By playing into its hands, of course! And who doesn't like a little self-fulfilling prophecy baked in sci-fi sauce?
From here to dystopia in under three minutes.
Not, oddly, the first time we see a director trying to be clever by using a bus ad in a TV premiere this season: see the final few minutes of House's "Broken".
Like the exquisite first season of that old 90s classic, Sliders, FlashForward gives us a premise which is just lightly mind-bending enough to be a perfect ending to a day's hard slog at the office. This is distorting the time-space continuum in an easy, fun way, a way that doesn't require you to think about paradoxes and multiple dimensions too much, and with none of that hardcore sciencey stuff of Primer, Michio Kaku or Rudy Rucker. Mark, who saw himself wearing a "silly friendship bracelet" and - more horrifically - drinking, spends much of the episode anxiously assuring his loved ones that whatever was seen in the flashforward is not necessarily guaranteed to happen. But when, in the final scenes, Mark's daughter, unable to sleep, climbs into his lap and offers him that very bracelet - how can he but accept the first domino push? And how can we at the PPCC not get all giddy and goosebumpy with vicarious thrills?
This premise is strong enough to cover up for some questionable dialogues as well as Joseph Fiennes' incredibly distracting American accent (it's good, just really distracting; talk properly, man!). This is no Battlestar Galactica, with its urgency and political concerns and wonderful frakkin' Tigh, nor is it even Firefly-quality. It's too serious and not smart enough. But it is like a really good Quantum Leap episode, and who didn't love Quantum Leap, deep down in their hearts? No frakkin' one. So please help save this rejected show!
2 comments:
I adored the series premiere. I grabbed everyone I knew and begged them to watch this show. And then... the rest of the season happened. I stopped watching by episode 9. It was SUCH a waste of potential. I'm still bummed about it.

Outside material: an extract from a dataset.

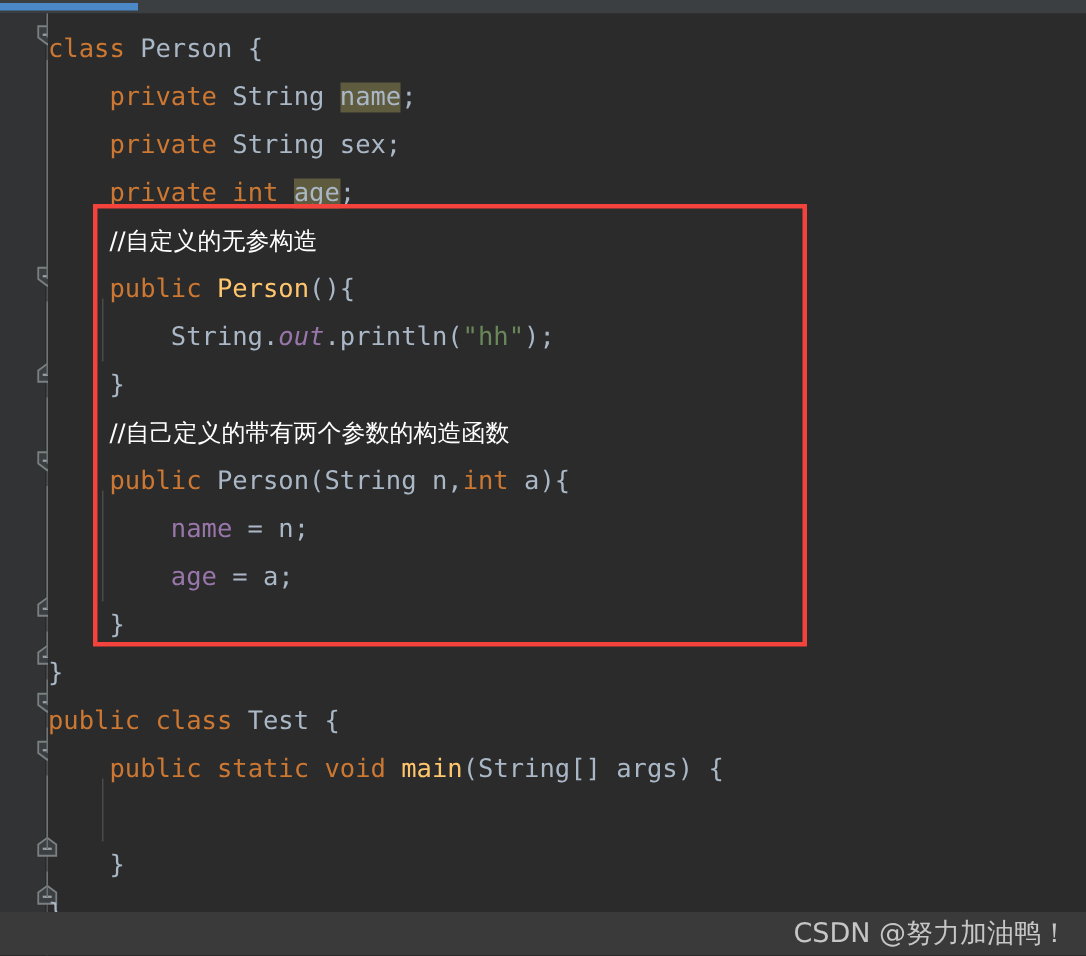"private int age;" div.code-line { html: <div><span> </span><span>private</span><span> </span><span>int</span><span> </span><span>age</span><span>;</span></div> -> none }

I do not like Joseph Fiennes. I didn't like Shakespeare in Love and I certainly didn't like Killing Me Softly (I watched it only because it was directed by Chen Kaige - who turned out to be two hits wonder afaic - and JF was even worse than the film itself.
So as soon as I saw him as the lead I never even glimpsed at it. I know I would be distraced by getting annoyed at his self aware acting (his bro on the other hand is entirely different matter, not good looking but a good actor - my fave performance of his is in The White Countess)
But I can sympathise with following a show only to find out that it is cancelled after one season. It is not a good feeling.